I’m starting my third day at the IAMCR 2025 conference in Singapore with a panel on the political economy of AI, which starts with Benedetta Brevini. Attention to artificial intelligence has increased substantially in recent years, of course, and so has concern about the political economy of AI – with a growing focus also on the environmental impact of AI technologies and services. The massive environmental impact of artificial intelligence has now been recognised much more clearly.
This is a conversation that can no longer be avoided; it has produced substantial coverage in media, reports, and other documentation, and there is a growing realisation that the power needs of AI are unsustainable. AI companies and CEOs are strongly pushing for the rapid development of greater power generation plants: the data centres they are now building rely on power supply that simply isn’t available at this point.

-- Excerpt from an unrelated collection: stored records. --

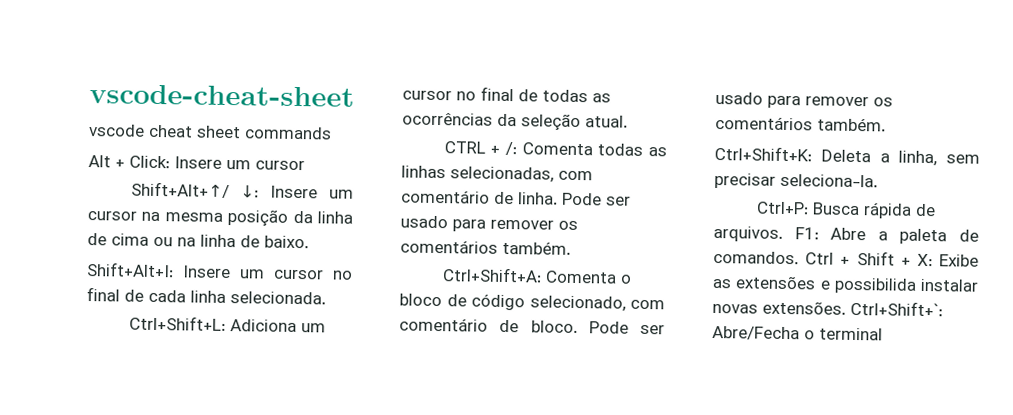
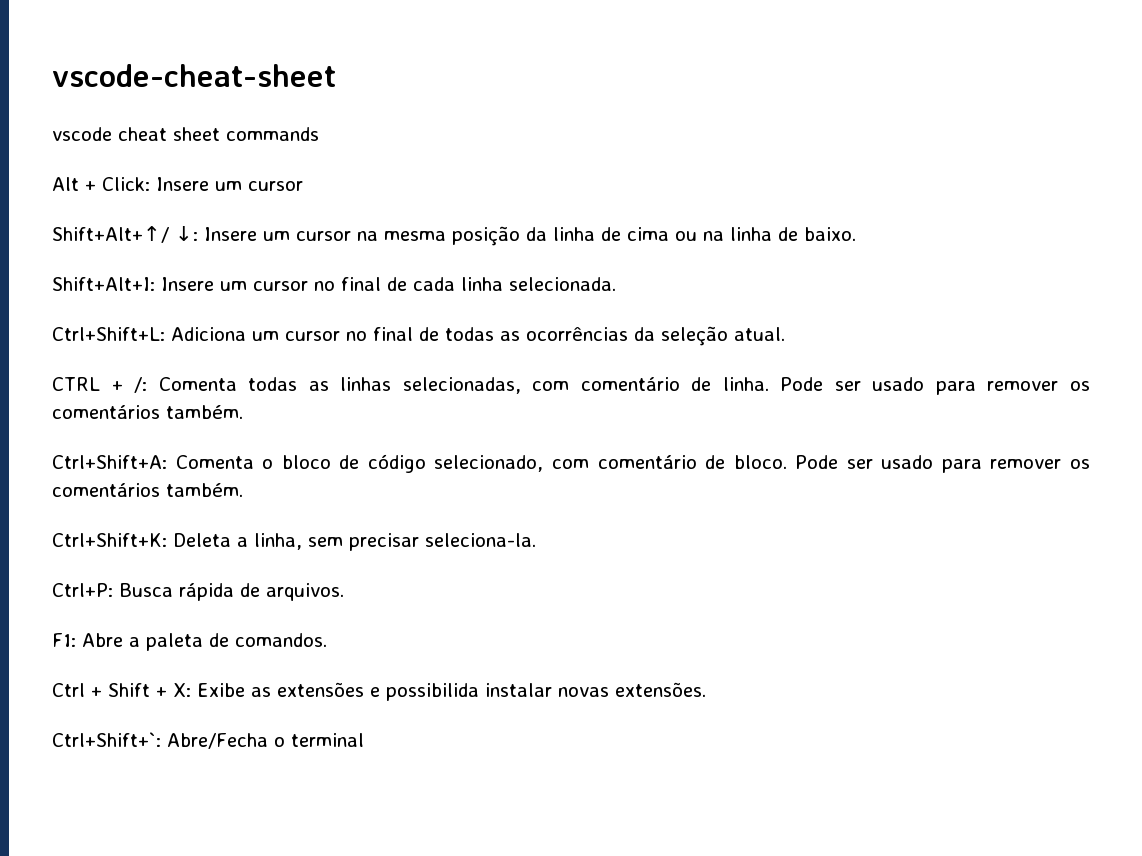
(783, 233) none -> (344, 592) //
(799, 257) none -> (327, 640) //
(846, 307) none -> (706, 689) //

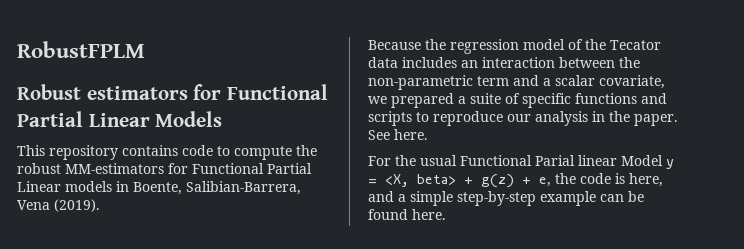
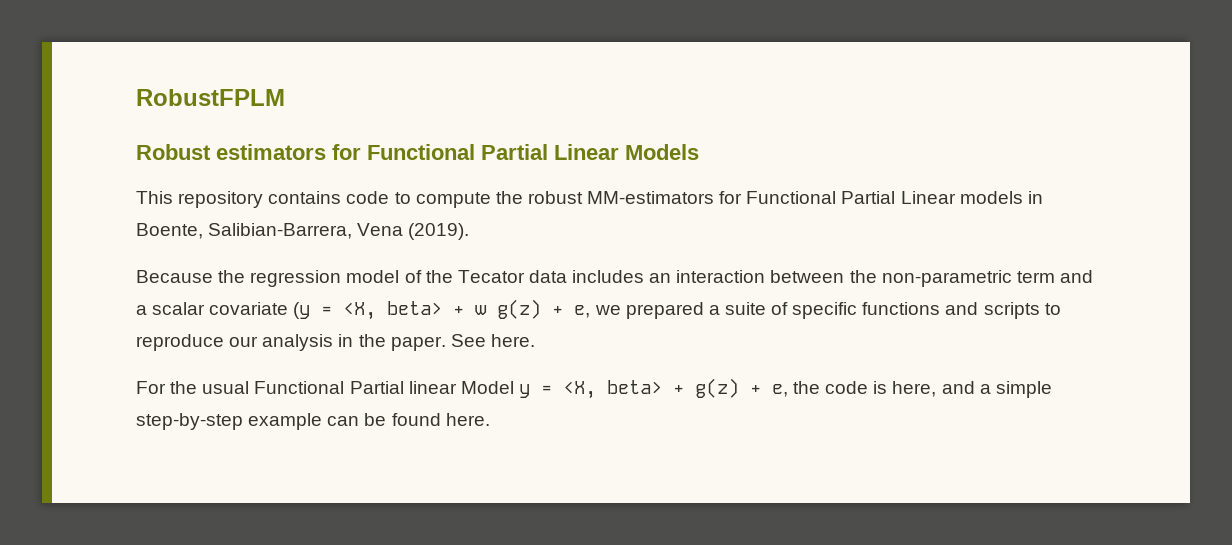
[599,75,665,89] covariate, -> [209,299,591,320] covariate (y = <X, beta> + w g(z) + e,
[535,155,575,166] Parial -> [349,381,404,394] Partial

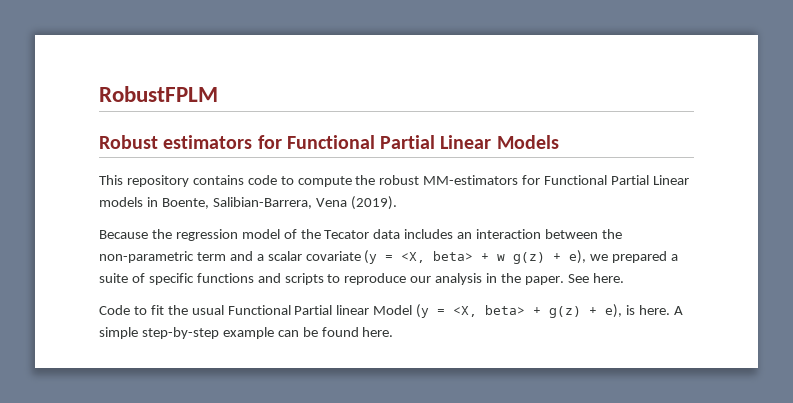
[574,305,591,318] e, -> [569,250,587,264] e),
[136,381,166,394] For -> [99,305,164,315] Code to fit
[518,384,530,398] y -> [416,304,430,318] (y
[771,381,991,397] e, the code is here, and a -> [605,304,683,318] e), is here. A

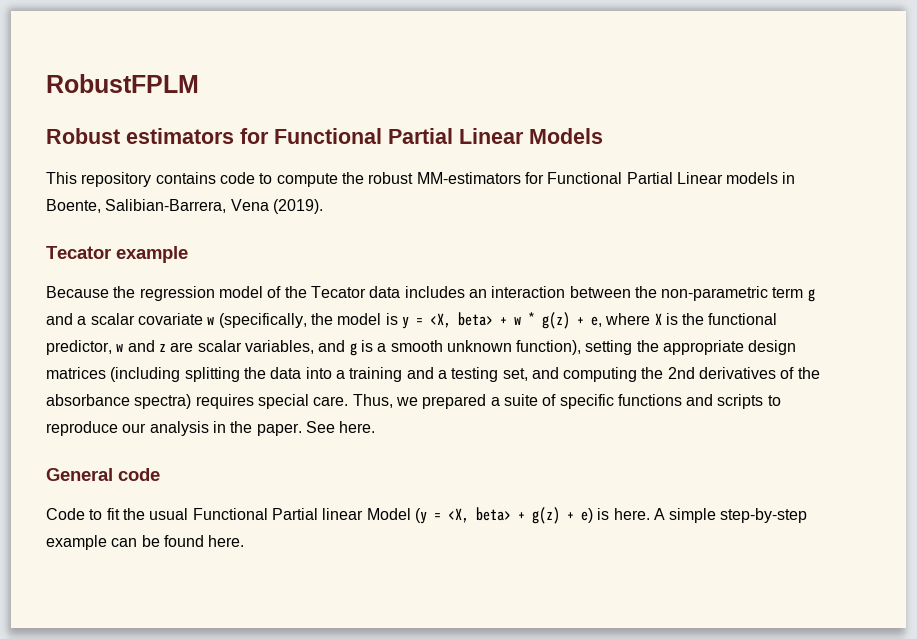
(397, 203) none -> [46,246,188,263] // Tecator example
(226, 256) none -> [807,289,815,302] g
[364,250,378,264] (y -> [207,313,409,329] w (specifically, the model is y
[513,250,587,264] g(z) + e), -> [527,312,778,329] [46,340,797,356] [46,367,820,382] [46,394,393,409] * g(z) + e, where X is the functional predictor, w and z are scalar variables, and g is a smooth unknown function), setting the appropriate design matrices (including splitting the data into a training and a testing set, and computing the 2nd derivatives of the absorbance spectra) requires special care. Thus,
(624, 278) none -> [46,468,160,481] // General code
[605,304,623,318] e), -> [580,508,593,523] e)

This places the blame on the public and politicians for not doing enough to service this massive expansion of power needs, rather than on companies for planning data centres that rely on power resources which are not currently available. The hegemonic discourse is overlooking the materiality of data centres and AI; this connects economic power issues with social, political, and environmental issues; what is emerging here is an eco-political economy of AI.
We must borrow from other disciplines to better understand what is going on here: geography, anthropology, Indigenous studies, environmental economics, wellbeing economics are some of those fields. We need to move beyond reductionist approaches that simplify the environmental impact of AI, and instead consider the entire production chain of artificial intelligence.
This starts with a consideration of the rare minerals and resources that are required for building data centres – cobalt, for instance, mined under inhumane labour conditions for poverty-level wages. It continues with what is currently the best-understood aspect of the value chain: the excessive carbon footprint of training AI models, in comparison to the pollution caused by other human activities. It ends with the e-waste of the devices that run and use AI, as they are replaced by newer generations of technology.
We need a policy toolkit to better understand this.